13. A method for preparing a liquid micronutrient composition or fertilizer additive, comprising:

adding an aminophosphonic acid to water to form an acidic solution or suspension;

dissolving a metal salt in said acidic solution wherein said metal is selected from the group consisting of the alkaline earth and transition metals and mixtures thereof;

adding to the above metal complex solution a sufficient quantity of basic chemicals selected from the group consisting of potassium hydroxide, sodium hydroxide, potassium carbonate, and sodium carbonate to maintain the pH of solution about 6.5-9,

adding to the resulting solution a sufficient quantity of inorganic chemicals including at least one nutrient selected from the group consisting of sulfur, potassium, nitrogen, phosphorus, and boron,

adding the resulting solution to certain quantity of water to prepare a diluted liquid fertilizer, or

adding the resulting solution to a liquid fertilizer solution including at least one nutrient selected from the group consisting of nitrogen, phosphorous and potassium to produce said liquid fertilizer composition.

14. A method of claim 13 wherein said aminophosphonic acid is selected from the group consisting of organic tri-phosphonic acids, tetra-phosphonic acids, penta-phosphonic acids and mixtures thereof.

15. A method of claim 13, wherein said triphosphonic acids are selected from the group consisting of nitrilotrimethylenephosphonic acid (NTMP) hydroxyethylenediaminetrimethylenephosphonic acid (HEDTMP), and mixtures thereof.

16. A method of claim 13, wherein said tetra-phosphonic acids are selected from the group consisting of bis-(aminomethyl)-norbornyltetramethylene-phosphonic acid (NBTP), ethylenediaminetetramethylenephosphonic acid (EDTMP), tetraazacyclododecanetetramethylene phosphonic acid (DOTMP), and mixtures thereof.

17. A method of claim 13, wherein said penta-phosphonic acid is diethylenetriaminepenta-methylene phosphonic acid (DTPMP).

18. A method of claim 13 wherein said metal is selected from the group consisting of calcium, magnesium, manganese, iron, cobalt, copper, zinc, molybdenum and mixtures thereof.

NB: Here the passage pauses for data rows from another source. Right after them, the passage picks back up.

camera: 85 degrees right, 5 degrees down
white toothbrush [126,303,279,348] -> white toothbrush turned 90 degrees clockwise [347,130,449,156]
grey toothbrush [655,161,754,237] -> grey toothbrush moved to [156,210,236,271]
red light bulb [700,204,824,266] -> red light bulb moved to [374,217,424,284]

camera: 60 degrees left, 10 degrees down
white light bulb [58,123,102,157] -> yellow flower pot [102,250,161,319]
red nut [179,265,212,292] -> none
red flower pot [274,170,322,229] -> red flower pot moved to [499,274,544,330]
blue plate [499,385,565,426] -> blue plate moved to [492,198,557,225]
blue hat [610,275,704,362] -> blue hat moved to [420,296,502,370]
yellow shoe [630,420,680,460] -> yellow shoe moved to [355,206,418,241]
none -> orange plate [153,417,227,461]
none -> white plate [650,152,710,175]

19. A method of claim 18 wherein said metal salt may be metal oxide or any biologically acceptable metal salt, such as chloride, sulfate nitrate, hydroxide and carbonate and other biologically compatible salts of the metal cation.

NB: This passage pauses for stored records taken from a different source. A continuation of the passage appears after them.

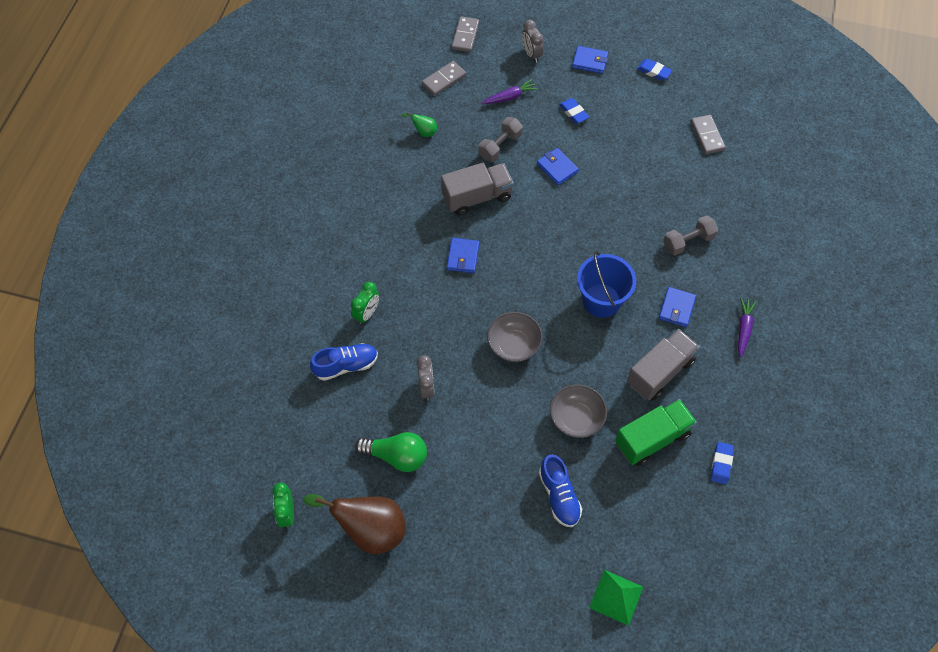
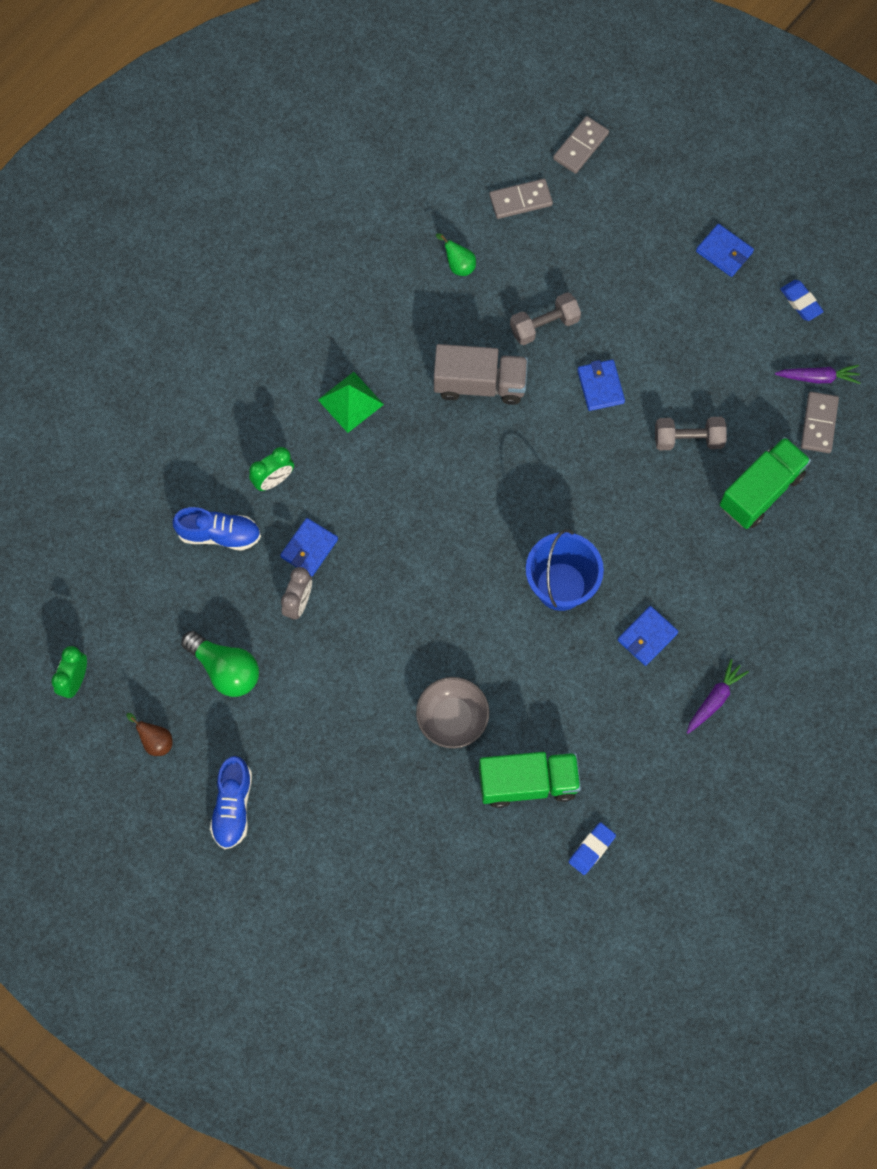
camera: 25 degrees right, 10 degrees up
brown pear [303,494,406,554] -> brown pear [126,713,173,756], size x0.44
blue wallet [447,238,479,273] -> blue wallet moved to [280,518,338,577]
purple carrot [481,79,538,104] -> purple carrot moved to [775,365,860,384]
grey bowl [487,312,543,362] -> none
grey clock [522,20,544,63] -> none
blue shoe [539,454,582,527] -> blue shoe moved to [210,756,252,849]
blue eraser [559,98,589,124] -> none
green pyramid [589,570,643,626] -> green pyramid moved to [318,372,384,433]
grey truck [627,329,700,400] -> none
grey dumbbell [664,216,718,256] -> grey dumbbell moved to [655,417,727,450]
none -> green truck [719,437,811,529]

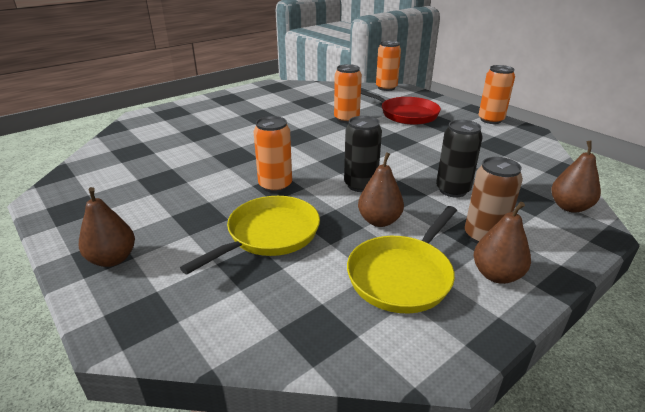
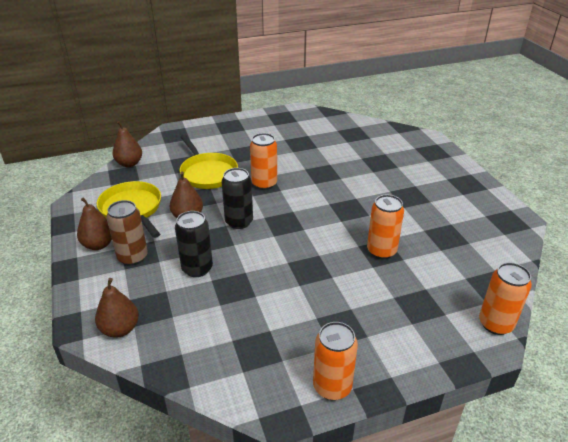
camera: 110 degrees right, 5 degrees up
brown pear [79,187,135,267] -> brown pear moved to [112,121,142,167]
red pan [361,90,441,125] -> none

20. A method of claim 19 wherein said metal salt is added in a quantity sufficient so that the concentration of said metal in said liquid fertilizer composition is 0.00001 to about 5.0 percent-by-weight.

21. A method of claim 20 wherein the pH of said liquid micronutrient composition is maintained at 6.5-9.

22. A solid micronutrient composition or fertilizer additive composition, comprising:

a solid carrier and the micronutrient of claim 1;

23. A solid micronutrient composition or fertilizer additive composition of claim 22, wherein the said solid carrier is selected from a group of organic or inorganic polymer.

24. A solid micronutrient composition or fertilizer additive composition of claim 23, wherein the said organic or inorganic polymers comprising humic acid, fulvic acid and/or pearlite.